During the six months of production Guggenheim was not only allowed to interview and film,but was given unprecedented access to classic and rare archives. The group talks candidly about their internal dialogues as individual musicians and as a group during a period on their career, where after having achieved huge popular success with THE JOSHUA TREE and RATTLE AND HUM, the raw and harsh critical reception by the press of the latter put the group not only at odds with each other but colored their view of the world. RATTLE AND HUM’s sincere approach to American blues and roots music was seemingly at odds or out of character, according to some major press outlets, making them doubt the strength of their compositions and artistic direction.
The resulting choice of Berlin as the location for recording ACHTUNG BABY, and all that city brings, changed the look and sound of the band, reuniting them at a time of internal struggle. The resulting freedom from the constraints of their usual working methodology brought in new influences, new experiences, and opened up the creative process to new inspiration. It is said the musician is often just the conduit. The music itself is channeled from a divine, unlimited source, as if “from the sky down”, and only those uniquely in tune with the invisible frequencies of Tue source can interpret, refine, and give it voice. Berlin seems to have been the time and place for this.change in U2’s artistic perception and vision and the group in its maturity gives an honest interpretation of who and what they were at that time in their career.

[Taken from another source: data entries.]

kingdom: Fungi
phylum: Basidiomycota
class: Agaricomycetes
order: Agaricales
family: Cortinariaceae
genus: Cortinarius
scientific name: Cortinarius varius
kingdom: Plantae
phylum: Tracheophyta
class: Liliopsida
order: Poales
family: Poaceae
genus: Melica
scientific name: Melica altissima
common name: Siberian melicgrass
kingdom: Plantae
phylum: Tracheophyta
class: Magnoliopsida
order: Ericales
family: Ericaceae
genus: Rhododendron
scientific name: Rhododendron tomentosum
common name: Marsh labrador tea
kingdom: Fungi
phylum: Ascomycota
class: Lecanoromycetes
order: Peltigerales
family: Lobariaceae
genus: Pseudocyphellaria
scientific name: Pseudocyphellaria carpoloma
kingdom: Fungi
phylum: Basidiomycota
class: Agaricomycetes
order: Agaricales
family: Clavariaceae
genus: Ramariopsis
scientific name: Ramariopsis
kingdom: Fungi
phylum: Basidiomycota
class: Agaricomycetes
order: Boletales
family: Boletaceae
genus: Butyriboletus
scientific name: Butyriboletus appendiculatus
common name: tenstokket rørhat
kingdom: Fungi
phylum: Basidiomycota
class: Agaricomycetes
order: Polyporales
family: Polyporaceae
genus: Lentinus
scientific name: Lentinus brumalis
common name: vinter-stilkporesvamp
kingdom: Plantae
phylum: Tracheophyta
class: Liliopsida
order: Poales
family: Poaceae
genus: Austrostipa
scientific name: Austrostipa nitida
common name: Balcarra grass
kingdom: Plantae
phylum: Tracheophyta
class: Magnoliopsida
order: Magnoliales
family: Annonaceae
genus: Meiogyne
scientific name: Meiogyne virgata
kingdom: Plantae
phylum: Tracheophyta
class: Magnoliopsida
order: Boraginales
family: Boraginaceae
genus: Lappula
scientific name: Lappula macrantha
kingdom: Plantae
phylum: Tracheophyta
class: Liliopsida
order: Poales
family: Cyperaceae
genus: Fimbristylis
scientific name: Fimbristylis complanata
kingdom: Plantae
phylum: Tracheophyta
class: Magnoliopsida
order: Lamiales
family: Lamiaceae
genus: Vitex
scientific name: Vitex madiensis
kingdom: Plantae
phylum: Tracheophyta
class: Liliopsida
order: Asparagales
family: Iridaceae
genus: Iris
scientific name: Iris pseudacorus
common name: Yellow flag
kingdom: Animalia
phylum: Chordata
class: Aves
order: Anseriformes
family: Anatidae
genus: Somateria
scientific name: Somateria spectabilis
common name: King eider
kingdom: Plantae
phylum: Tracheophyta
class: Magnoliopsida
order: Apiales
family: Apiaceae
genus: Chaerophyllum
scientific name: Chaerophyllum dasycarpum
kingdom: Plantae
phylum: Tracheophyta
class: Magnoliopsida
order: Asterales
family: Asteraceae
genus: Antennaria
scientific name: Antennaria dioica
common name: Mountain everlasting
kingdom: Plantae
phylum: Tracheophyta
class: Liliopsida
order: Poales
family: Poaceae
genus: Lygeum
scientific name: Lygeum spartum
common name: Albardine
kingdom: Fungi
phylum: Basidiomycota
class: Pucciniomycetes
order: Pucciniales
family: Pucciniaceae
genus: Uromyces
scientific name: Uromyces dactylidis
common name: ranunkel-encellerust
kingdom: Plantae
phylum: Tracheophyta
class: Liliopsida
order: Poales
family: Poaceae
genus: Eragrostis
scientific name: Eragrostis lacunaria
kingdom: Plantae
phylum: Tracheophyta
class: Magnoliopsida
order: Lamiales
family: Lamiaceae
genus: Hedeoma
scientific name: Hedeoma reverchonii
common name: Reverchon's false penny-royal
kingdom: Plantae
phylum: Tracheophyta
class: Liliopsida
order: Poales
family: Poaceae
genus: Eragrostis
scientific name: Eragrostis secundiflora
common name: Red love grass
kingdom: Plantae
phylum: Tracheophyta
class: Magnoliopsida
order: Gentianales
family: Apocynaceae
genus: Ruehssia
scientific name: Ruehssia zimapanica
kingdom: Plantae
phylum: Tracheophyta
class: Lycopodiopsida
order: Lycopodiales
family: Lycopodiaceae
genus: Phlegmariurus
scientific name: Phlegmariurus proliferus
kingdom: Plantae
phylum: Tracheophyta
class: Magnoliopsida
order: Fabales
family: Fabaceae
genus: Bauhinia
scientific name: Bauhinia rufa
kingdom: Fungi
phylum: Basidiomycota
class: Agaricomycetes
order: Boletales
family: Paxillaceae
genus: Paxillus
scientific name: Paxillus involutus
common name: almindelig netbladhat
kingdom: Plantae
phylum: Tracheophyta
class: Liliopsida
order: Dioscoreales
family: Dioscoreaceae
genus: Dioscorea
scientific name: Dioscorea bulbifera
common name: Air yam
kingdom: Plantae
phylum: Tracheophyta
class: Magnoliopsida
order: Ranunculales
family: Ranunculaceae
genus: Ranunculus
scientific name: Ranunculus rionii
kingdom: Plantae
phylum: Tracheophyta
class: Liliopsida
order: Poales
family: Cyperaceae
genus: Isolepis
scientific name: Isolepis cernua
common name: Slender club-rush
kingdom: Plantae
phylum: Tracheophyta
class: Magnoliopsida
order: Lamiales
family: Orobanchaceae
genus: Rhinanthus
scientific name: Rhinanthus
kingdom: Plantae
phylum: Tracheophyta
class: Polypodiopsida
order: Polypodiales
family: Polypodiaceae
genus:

Using still images from many of the industry’s greatest photographers, unused footage from Phil Janou’s RATTLE AND HUM documentary, animation from AWESOME + modest, and new footage from Hansa studios on Berlin (the original recording location), Guggenheim takes the viewer behind the scenes to wee the way a band really works to bring to fruition the songs that make memories for some and become background noise on the radio for others. He elevates both the musician and creative process from disposable hero to cultural visionary and teacher.
Featured interviews include: Bono, The Edge, Adam Clayton, Larry Mullen, Jr., Daniel Lanois, Brian Eno, Anton Corbijn, and Paul MacGuinness. The disc includes tue bonus tracks: “So Cruel”, “Love Is Blindness”, and “The Fly” as well as a Question &Answer session with director Davis Guggenheim and the band.
The documentary is currently available on BluRay and DVD.